* **DATA UNDER STUDY**
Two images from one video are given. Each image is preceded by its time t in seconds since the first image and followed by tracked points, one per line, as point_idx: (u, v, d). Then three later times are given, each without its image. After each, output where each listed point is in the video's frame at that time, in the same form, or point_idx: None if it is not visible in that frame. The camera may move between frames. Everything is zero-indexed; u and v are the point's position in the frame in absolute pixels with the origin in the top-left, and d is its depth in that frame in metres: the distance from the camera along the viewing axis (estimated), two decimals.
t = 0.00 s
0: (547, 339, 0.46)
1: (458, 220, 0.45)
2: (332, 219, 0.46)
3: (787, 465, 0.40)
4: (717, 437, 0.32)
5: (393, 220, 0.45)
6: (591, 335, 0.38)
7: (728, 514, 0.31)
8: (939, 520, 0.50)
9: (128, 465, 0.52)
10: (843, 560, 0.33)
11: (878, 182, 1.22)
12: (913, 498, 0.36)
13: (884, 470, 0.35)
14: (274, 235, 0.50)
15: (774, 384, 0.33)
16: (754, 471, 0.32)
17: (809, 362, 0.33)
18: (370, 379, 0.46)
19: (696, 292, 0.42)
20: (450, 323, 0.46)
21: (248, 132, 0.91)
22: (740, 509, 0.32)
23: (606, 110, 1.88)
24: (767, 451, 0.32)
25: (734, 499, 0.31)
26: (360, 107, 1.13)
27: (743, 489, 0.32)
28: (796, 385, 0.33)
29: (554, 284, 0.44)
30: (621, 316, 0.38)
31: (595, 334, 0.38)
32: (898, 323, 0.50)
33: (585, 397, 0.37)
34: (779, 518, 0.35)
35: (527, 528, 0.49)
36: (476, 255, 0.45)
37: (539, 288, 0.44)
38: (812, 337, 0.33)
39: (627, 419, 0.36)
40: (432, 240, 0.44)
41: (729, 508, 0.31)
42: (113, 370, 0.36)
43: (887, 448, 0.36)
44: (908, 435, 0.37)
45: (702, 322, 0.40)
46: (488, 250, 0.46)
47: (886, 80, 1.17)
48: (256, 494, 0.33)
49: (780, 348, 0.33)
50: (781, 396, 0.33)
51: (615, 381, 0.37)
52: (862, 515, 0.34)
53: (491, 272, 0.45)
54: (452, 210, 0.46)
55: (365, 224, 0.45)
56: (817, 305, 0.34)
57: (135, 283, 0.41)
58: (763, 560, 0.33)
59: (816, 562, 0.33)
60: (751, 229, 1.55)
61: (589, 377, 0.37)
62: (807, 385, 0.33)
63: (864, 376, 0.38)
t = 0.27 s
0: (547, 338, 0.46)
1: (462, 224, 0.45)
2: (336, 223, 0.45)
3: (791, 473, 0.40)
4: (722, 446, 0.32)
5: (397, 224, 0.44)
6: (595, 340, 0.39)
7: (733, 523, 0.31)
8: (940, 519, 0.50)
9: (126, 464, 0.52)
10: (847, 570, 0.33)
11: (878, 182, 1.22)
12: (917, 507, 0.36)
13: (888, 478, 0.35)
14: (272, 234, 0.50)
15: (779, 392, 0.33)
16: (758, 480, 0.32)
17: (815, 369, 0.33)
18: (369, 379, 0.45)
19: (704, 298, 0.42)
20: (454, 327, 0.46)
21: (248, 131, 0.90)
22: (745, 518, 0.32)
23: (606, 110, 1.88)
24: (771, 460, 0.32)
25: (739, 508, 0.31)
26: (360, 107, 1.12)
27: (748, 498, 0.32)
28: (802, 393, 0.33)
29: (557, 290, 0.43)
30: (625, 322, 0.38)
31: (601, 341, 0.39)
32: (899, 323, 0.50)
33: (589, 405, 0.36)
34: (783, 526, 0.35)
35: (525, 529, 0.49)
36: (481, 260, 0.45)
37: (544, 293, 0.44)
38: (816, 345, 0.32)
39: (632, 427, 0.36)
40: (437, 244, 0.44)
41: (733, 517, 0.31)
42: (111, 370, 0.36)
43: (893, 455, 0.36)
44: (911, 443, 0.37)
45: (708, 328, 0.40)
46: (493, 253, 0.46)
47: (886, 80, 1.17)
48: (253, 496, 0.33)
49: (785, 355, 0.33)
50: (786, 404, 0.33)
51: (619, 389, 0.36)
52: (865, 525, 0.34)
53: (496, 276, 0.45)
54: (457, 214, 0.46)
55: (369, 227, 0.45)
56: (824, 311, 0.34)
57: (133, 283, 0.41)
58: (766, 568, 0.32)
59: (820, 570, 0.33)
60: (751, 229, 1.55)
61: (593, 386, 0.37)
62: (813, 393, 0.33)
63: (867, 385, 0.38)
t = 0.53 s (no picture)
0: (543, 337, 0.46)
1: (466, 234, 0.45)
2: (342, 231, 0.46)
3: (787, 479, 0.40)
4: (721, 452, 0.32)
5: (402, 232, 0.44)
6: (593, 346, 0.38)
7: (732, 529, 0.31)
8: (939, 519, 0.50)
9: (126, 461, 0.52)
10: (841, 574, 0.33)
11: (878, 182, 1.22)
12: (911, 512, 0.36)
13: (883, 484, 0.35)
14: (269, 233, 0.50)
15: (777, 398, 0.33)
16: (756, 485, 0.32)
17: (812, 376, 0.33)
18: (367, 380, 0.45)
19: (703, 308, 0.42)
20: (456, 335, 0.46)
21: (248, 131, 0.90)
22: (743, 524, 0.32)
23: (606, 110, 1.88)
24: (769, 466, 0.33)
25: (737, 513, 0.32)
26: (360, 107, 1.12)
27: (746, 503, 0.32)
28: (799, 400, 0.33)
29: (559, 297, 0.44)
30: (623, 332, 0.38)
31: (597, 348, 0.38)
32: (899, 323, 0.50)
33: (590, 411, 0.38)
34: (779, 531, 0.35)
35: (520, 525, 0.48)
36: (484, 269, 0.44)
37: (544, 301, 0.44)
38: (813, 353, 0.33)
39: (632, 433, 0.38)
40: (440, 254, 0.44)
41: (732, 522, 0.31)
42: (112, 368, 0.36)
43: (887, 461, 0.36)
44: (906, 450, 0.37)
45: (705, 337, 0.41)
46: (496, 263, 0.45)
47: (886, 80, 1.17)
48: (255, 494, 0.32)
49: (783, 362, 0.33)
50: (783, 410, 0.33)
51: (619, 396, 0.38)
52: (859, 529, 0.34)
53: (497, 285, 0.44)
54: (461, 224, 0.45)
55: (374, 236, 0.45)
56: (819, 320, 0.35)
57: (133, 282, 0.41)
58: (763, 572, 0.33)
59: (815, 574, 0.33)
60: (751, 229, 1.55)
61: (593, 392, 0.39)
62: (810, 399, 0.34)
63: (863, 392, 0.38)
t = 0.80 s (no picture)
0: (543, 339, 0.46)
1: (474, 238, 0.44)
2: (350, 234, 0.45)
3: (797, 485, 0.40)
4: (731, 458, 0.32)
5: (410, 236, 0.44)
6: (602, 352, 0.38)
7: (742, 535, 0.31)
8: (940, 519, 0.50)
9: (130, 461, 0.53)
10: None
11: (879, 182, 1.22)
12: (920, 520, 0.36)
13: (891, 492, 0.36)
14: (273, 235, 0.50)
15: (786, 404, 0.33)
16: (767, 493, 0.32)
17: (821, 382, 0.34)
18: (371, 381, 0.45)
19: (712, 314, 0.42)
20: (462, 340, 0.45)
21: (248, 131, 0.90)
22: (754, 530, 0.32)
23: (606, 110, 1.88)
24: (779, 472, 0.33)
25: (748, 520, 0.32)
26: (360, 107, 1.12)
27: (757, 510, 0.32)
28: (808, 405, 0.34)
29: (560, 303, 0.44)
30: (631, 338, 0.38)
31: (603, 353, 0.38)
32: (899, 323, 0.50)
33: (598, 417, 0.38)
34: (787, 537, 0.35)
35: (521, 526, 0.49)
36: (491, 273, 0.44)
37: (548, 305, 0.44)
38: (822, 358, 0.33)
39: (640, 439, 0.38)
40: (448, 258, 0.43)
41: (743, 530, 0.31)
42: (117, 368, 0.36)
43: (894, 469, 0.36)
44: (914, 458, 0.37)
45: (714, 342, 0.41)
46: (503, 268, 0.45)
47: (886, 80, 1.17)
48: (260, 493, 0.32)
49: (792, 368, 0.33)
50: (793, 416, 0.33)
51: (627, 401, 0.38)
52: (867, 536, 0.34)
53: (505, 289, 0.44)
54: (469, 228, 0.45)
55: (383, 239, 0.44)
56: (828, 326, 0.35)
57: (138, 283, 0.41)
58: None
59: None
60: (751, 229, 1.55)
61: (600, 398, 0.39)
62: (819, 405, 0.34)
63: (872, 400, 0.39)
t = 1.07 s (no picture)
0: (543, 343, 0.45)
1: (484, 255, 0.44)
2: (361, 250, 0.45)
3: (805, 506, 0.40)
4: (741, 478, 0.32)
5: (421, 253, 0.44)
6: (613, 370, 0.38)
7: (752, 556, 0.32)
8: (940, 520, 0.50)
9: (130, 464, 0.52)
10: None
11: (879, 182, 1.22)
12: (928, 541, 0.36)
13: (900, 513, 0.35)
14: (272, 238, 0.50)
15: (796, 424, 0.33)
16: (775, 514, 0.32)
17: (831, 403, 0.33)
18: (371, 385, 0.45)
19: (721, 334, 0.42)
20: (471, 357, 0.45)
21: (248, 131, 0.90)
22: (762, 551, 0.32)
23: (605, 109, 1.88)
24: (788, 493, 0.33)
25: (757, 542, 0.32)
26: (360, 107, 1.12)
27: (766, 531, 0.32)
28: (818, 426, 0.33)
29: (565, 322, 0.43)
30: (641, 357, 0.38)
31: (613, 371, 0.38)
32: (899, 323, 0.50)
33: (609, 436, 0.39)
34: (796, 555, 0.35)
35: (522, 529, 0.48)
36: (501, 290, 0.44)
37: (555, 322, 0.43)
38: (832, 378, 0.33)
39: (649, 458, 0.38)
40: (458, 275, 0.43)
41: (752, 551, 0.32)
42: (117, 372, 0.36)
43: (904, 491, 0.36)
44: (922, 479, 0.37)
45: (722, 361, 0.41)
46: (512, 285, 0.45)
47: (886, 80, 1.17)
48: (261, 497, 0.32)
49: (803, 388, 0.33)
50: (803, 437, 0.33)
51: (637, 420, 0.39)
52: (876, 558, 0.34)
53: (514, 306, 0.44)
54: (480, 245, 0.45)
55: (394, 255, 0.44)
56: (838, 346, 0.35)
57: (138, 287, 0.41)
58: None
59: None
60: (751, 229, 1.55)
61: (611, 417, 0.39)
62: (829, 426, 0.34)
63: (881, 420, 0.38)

* **DIRECTIONS FOR THIS TASK**
Above are some records; copy exactly the lines from the one with "2: (336, 223, 0.45)" through the one with "35: (525, 529, 0.49)", both included, and no others.

* **ANSWER AREA**
2: (336, 223, 0.45)
3: (791, 473, 0.40)
4: (722, 446, 0.32)
5: (397, 224, 0.44)
6: (595, 340, 0.39)
7: (733, 523, 0.31)
8: (940, 519, 0.50)
9: (126, 464, 0.52)
10: (847, 570, 0.33)
11: (878, 182, 1.22)
12: (917, 507, 0.36)
13: (888, 478, 0.35)
14: (272, 234, 0.50)
15: (779, 392, 0.33)
16: (758, 480, 0.32)
17: (815, 369, 0.33)
18: (369, 379, 0.45)
19: (704, 298, 0.42)
20: (454, 327, 0.46)
21: (248, 131, 0.90)
22: (745, 518, 0.32)
23: (606, 110, 1.88)
24: (771, 460, 0.32)
25: (739, 508, 0.31)
26: (360, 107, 1.12)
27: (748, 498, 0.32)
28: (802, 393, 0.33)
29: (557, 290, 0.43)
30: (625, 322, 0.38)
31: (601, 341, 0.39)
32: (899, 323, 0.50)
33: (589, 405, 0.36)
34: (783, 526, 0.35)
35: (525, 529, 0.49)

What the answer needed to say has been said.